Il illustre immédiatement son propos en fondant son argumentation sur des données statistiques, conformément aux obligations qu’il s’est lui-même fixées dans sa jurisprudence Commune de Béziers de 2018 :

 

« Il résulte des données chiffrées versées à l’instruction par le ministre, qui ne sont pas sérieusement contestées par la requérante, que les faits de délinquance générale sont en augmentation significative sur le territoire de la Guadeloupe, cette hausse étant de 18 % entre le premier trimestre 2023 et le premier trimestre 2024 pour ce qui concerne les zones de compétence de la police nationale. Entre ces deux mêmes périodes, les infractions à la législation sur les stupéfiants ont progressé de 59 %, les faits de port ou détention d’arme prohibée de 9 % et les atteintes aux biens de 30 %. Le nombre de mineurs mis en cause pour ces différentes infractions a crû de 35 %. S’agissant plus particulièrement des communes de A… et des Abymes, l’augmentation des faits de délinquance générale entre le premier trimestre de 2023 et le premier trimestre de 2024 est, respectivement, de 19 % et 26 %, celle des infractions à la législation sur les stupéfiants de 54 % et 89 % celle des faits de port ou détention d’arme prohibée de 11 % et 46 % et celle des atteintes aux biens de 35 % pour chacune des deux communes.

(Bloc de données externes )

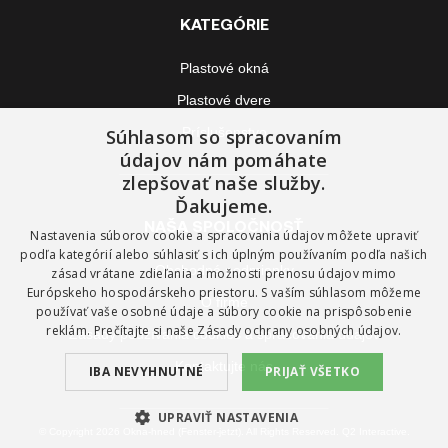
KATEGÓRIE
Plastové okná
Plastové dvere
Príslušenstvo
Súhlasom so spracovaním
údajov nám pomáhate
zlepšovať naše služby.
Ďakujeme.
NAŠA SPOLOČNOSŤ
Nastavenia súborov cookie a spracovania údajov môžete upraviť
podľa kategórií alebo súhlasiť s ich úplným používaním podľa našich
Obchodné podmienky
zásad vrátane zdieľania a možnosti prenosu údajov mimo
Európskeho hospodárskeho priestoru. S vaším súhlasom môžeme
O firme
používať vaše osobné údaje a súbory cookie na prispôsobenie
reklám. Prečítajte si naše
Zásady ochrany osobných údajov.
Zásady používania cookies a spracovania údajov
Kontaktujte nás
IBA NEVYHNUTNÉ
PRIJAŤ VŠETKO
UPRAVIŤ NASTAVENIA
© Copyright 2026 Okna-hned (Fenster-jetzt). All Rights Reserved. Q2 Interactive.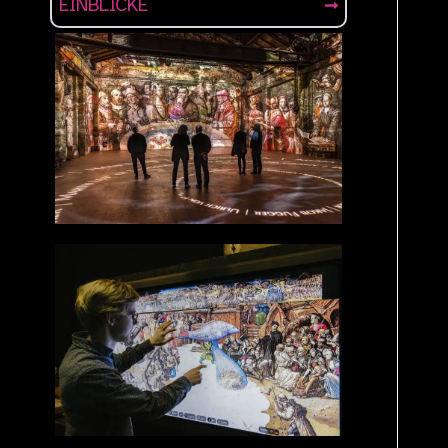
EINBLICKE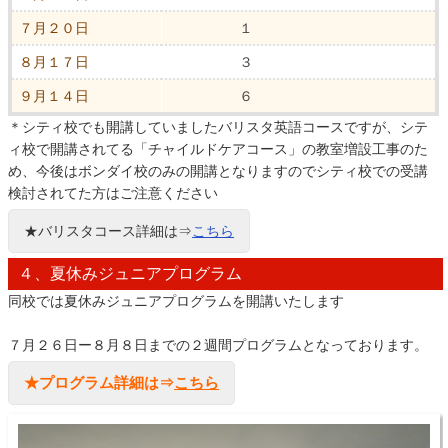
７月２０日
１
８月１７日
３
９月１４日
６
＊シティ校でも開講していましたバリスタ英語コースですが、シテ
ィ校で開講されてる「チャイルドケアコース」の教室増設工事のた
め、今後はボンダイ校のみの開講となりますのでシティ校での受講
検討されてた方はご注意ください
★バリスタコース詳細は⇒
こちら
４、夏休みジュニアプログラム
同校では夏休みジュニアプログラムを開講いたします
７月２６日ー８月８日までの２週間プログラムとなっております。
★プログラム詳細は⇒
こちら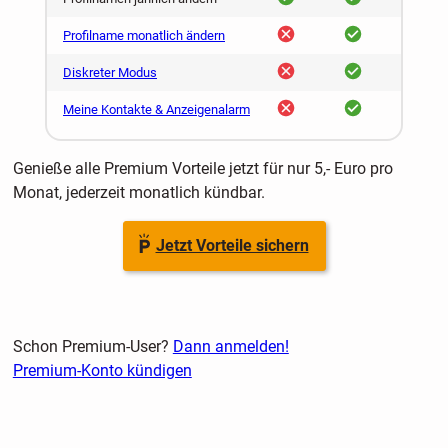
nein
ja
Profilname monatlich ändern
nein
ja
Diskreter Modus
nein
ja
Meine Kontakte & Anzeigenalarm
Genieße alle Premium Vorteile jetzt für nur 5,- Euro pro
Monat, jederzeit monatlich kündbar.
Jetzt Vorteile sichern
Schon Premium-User?
Dann anmelden!
Premium-Konto kündigen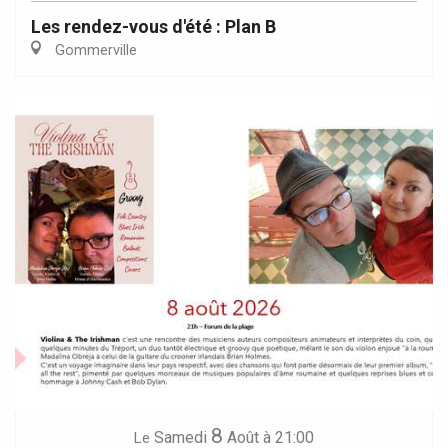
Les rendez-vous d'été : Plan B
Gommerville
8
Samedi
Août
à 21:00
Le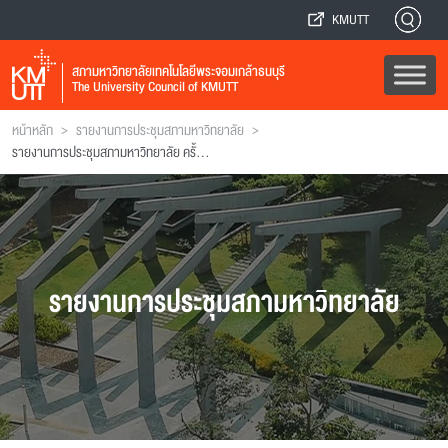
KMUTT
สภามหาวิทยาลัยเทคโนโลยีพระจอมเกล้าธนบุรี
The University Council of KMUTT
>
>
หน้าหลัก
รายงานการประชุมสภามหาวิทยาลัย
รายงานการประชุมสภามหาวิทยาลัย ครั้งที่ 45
รายงานการประชุมสภามหาวิทยาลัย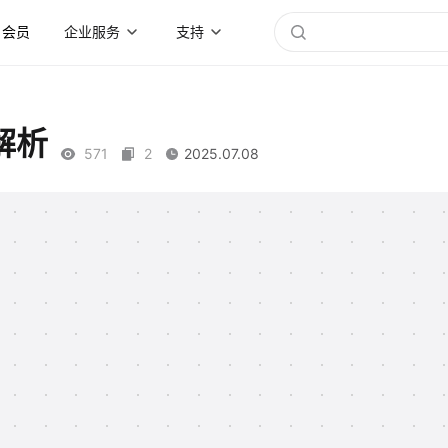
会员
企业服务
支持
解析
571
2
2025.07.08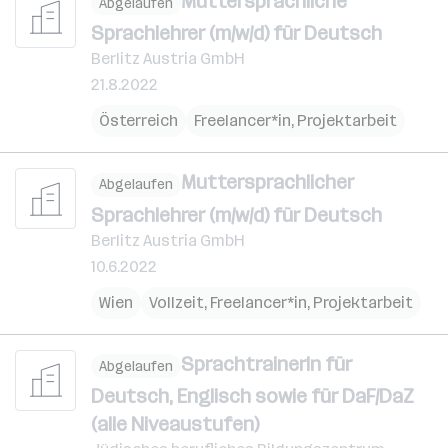
Muttersprachliche
Abgelaufen
Sprachlehrer (m/w/d) für Deutsch
Berlitz Austria GmbH
21.8.2022
Österreich
Freelancer*in, Projektarbeit
Muttersprachlicher
Abgelaufen
Sprachlehrer (m/w/d) für Deutsch
Berlitz Austria GmbH
10.6.2022
Wien
Vollzeit, Freelancer*in, Projektarbeit
SprachtrainerIn für
Abgelaufen
Deutsch, Englisch sowie für DaF/DaZ
(alle Niveaustufen)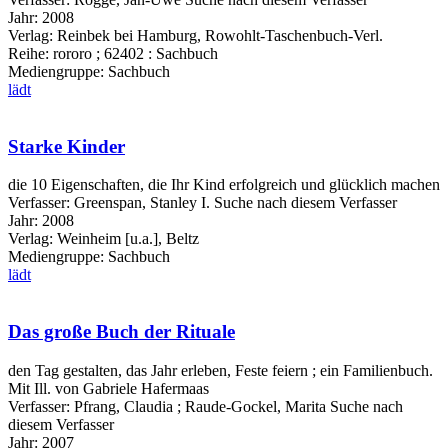
Jahr:
2008
Verlag:
Reinbek bei Hamburg, Rowohlt-Taschenbuch-Verl.
Reihe:
rororo ; 62402 : Sachbuch
Mediengruppe:
Sachbuch
lädt
Starke Kinder
die 10 Eigenschaften, die Ihr Kind erfolgreich und glücklich machen
Verfasser:
Greenspan, Stanley I.
Suche nach diesem Verfasser
Jahr:
2008
Verlag:
Weinheim [u.a.], Beltz
Mediengruppe:
Sachbuch
lädt
Das große Buch der Rituale
den Tag gestalten, das Jahr erleben, Feste feiern ; ein Familienbuch.
Mit Ill. von Gabriele Hafermaas
Verfasser:
Pfrang, Claudia
;
Raude-Gockel, Marita
Suche nach
diesem Verfasser
Jahr:
2007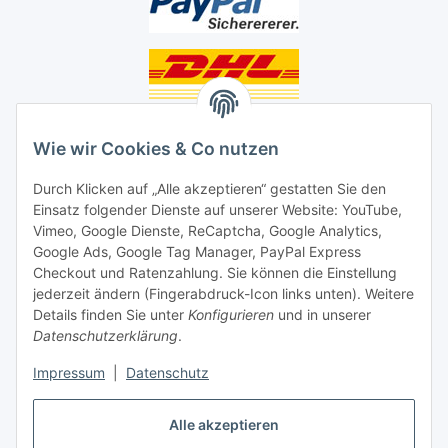
Unsere Seiten
Wie wir Cookies & Co nutzen
Social Media
Durch Klicken auf „Alle akzeptieren“ gestatten Sie den
Einsatz folgender Dienste auf unserer Website: YouTube,
Unsere Dienstleistungen
Vimeo, Google Dienste, ReCaptcha, Google Analytics,
Google Ads, Google Tag Manager, PayPal Express
Lampenreparatur
Checkout und Ratenzahlung. Sie können die Einstellung
jederzeit ändern (Fingerabdruck-Icon links unten). Weitere
Lichtservice für Senioren
Details finden Sie unter
Konfigurieren
und in unserer
Datenschutzerklärung
.
Vertrag widerrufen
Impressum
|
Datenschutz
Alle akzeptieren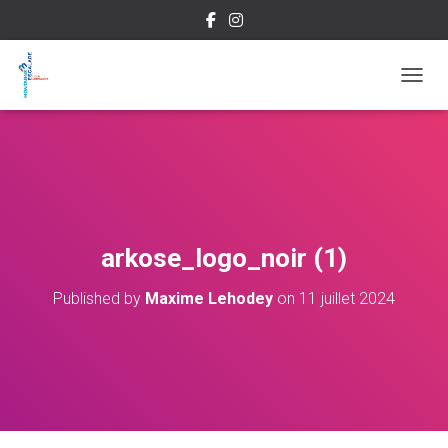
OUVRI
arkose_logo_noir (1)
Published by
Maxime Lehodey
on
11 juillet 2024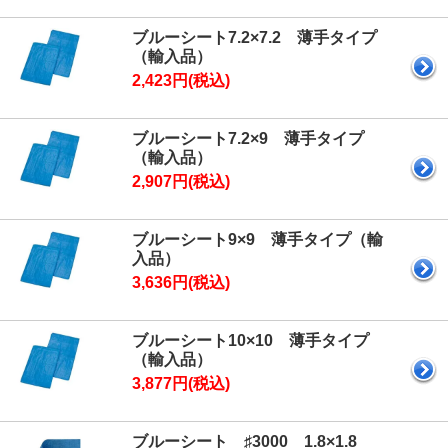
ブルーシート7.2×7.2 薄手タイプ
（輸入品）
2,423円(税込)
ブルーシート7.2×9 薄手タイプ
（輸入品）
2,907円(税込)
ブルーシート9×9 薄手タイプ（輸
入品）
3,636円(税込)
ブルーシート10×10 薄手タイプ
（輸入品）
3,877円(税込)
ブルーシート ♯3000 1.8×1.8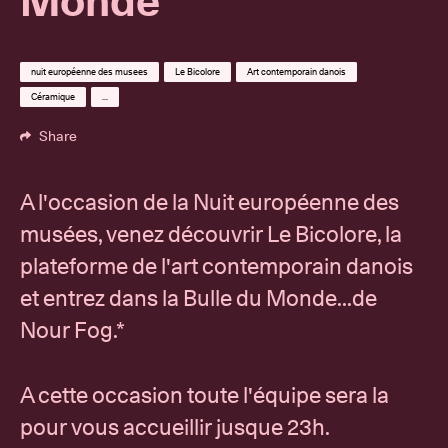
Monde
nuit européenne des musees
Le Bicolore
Art contemporain danois
Céramique
...
Share
A l'occasion de la Nuit européenne des
musées, venez découvrir Le Bicolore, la
plateforme de l'art contemporain danois
et entrez dans la Bulle du Monde...de
Nour Fog.*
A cette occasion toute l'équipe sera la
pour vous accueillir jusque 23h.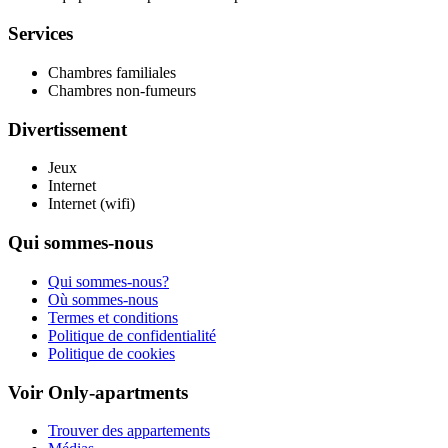
Services
Chambres familiales
Chambres non-fumeurs
Divertissement
Jeux
Internet
Internet (wifi)
Qui sommes-nous
Qui sommes-nous?
Où sommes-nous
Termes et conditions
Politique de confidentialité
Politique de cookies
Voir Only-apartments
Trouver des appartements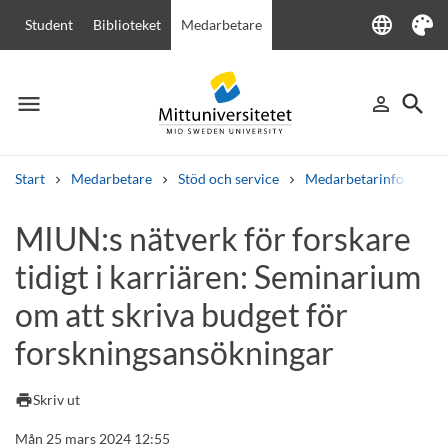
language
Student
Biblioteket
Medarbetare
Language
Tema
menu
search
person_outline
Meny
Logga in
Sök
Start
Medarbetare
Stöd och service
Medarbetarinfo
MI
Sök
MIUN:s nätverk för forskare
Andra söktjänster
tidigt i karriären: Seminarium
Kurser och program
Kursplaner
Välkomstbrev
Personal
Lediga jobb
om att skriva budget för
forskningsansökningar
print
Skriv ut
Mån 25 mars 2024 12:55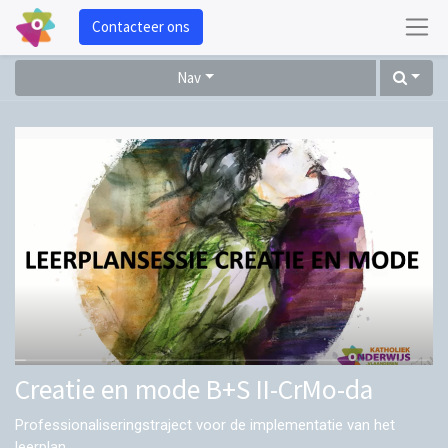
Contacteer ons
Nav
Creatie en mode B+S II-CrMo-da
Professionaliseringstraject voor de implementatie van het
leerplan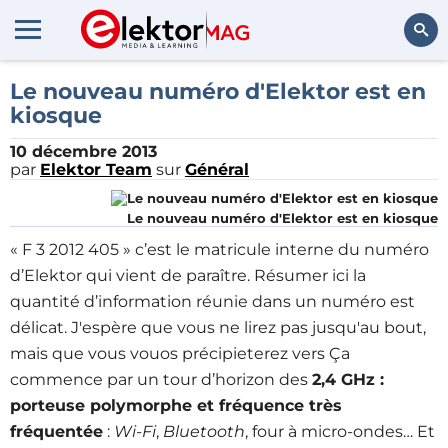
Rechercher
Le nouveau numéro d'Elektor est en
kiosque
10 décembre 2013
par
Elektor Team
sur
Général
Le nouveau numéro d'Elektor est en kiosque
« F 3 2012 405 » c’est le matricule interne du numéro
d’Elektor qui vient de paraître. Résumer ici la
quantité d’information réunie dans un numéro est
délicat. J'espère que vous ne lirez pas jusqu'au bout,
mais que vous vouos précipieterez vers Ça
commence par un tour d’horizon des
2,4 GHz :
porteuse polymorphe et fréquence très
fréquentée
:
Wi-Fi
,
Bluetooth
, four à micro-ondes… Et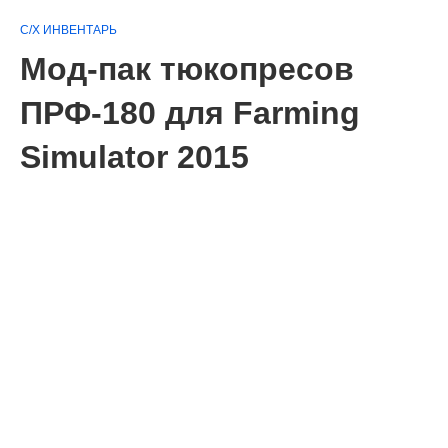
С/Х ИНВЕНТАРЬ
Мод-пак тюкопресов
ПРФ-180 для Farming
Simulator 2015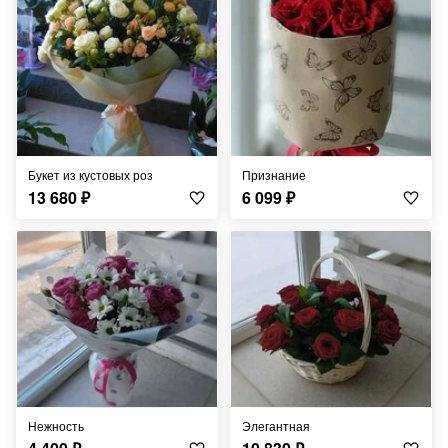
Букет из кустовых роз
Признание
13 680
₽
6 099
₽
Нежность
Элегантная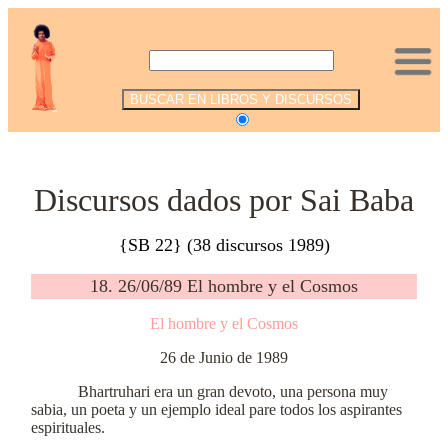
.
Discursos dados por Sai Baba
{SB 22} (38 discursos 1989)
18. 26/06/89 El hombre y el Cosmos
El hombre y el Cosmos
26 de Junio de 1989
Bhartruhari era un gran devoto, una persona muy
sabia, un poeta y un ejemplo ideal pare todos los aspirantes
espirituales.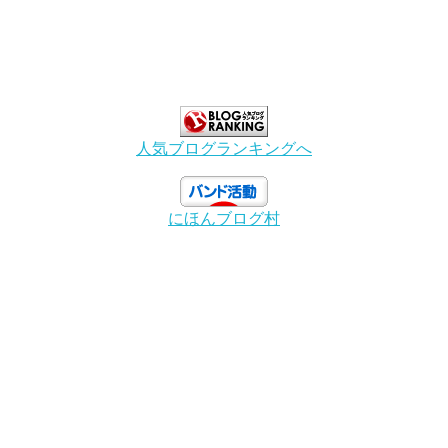
人気ブログランキングへ
にほんブログ村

Le nombre de mineurs mis en cause dans ces différentes infractions a progressé, entre ces deux mêmes périodes, de 53 % à A… et de 50 % aux Abymes. Il résulte également des données chiffrées produites par le ministre que plus de 40 % des faits de délinquance commis par des mineurs à A… et aux Abymes le sont entre 19h15 et 2h du matin ».

 

Enfin, le juge des référés, termine son analyse en examinant la proportionnalité de l’acte. Il affirme que la mesure « apparaît en outre adaptée à l’objectif poursuivi de limitation à brève échéance de la hausse de la délinquance et de protection des mineurs ». De même, la durée en cause d’un mois n’est pas disproportionnée car « elle pourra être levée avant le terme prévu si la situation s’améliore et qu’elle fera l’objet d’une évaluation avant tout renouvellement éventuel ».

 

A travers cette ordonnance, le Conseil d’Etat vient apposer une pierre supplémentaire au régime juridique encadrant les arrêtés établissant des couvre-feux à destination des mineurs.

 

Cet ensemble de règles, sous l’impulsion du pouvoir prétorien du juge administratif, à vocation à poursuivre son évolution. La prochaine décision à venir concerne la commune de Béziers. En effet, le maire de cette commune a pris un arrêté mettant un place un couvre-feu pour les mineurs de 13 ans sur un territoire large de sa commune du 22 avril au 30 septembre 2024. Il appartiendra au juge administratif d’apprécier la motivation de l’arrêté.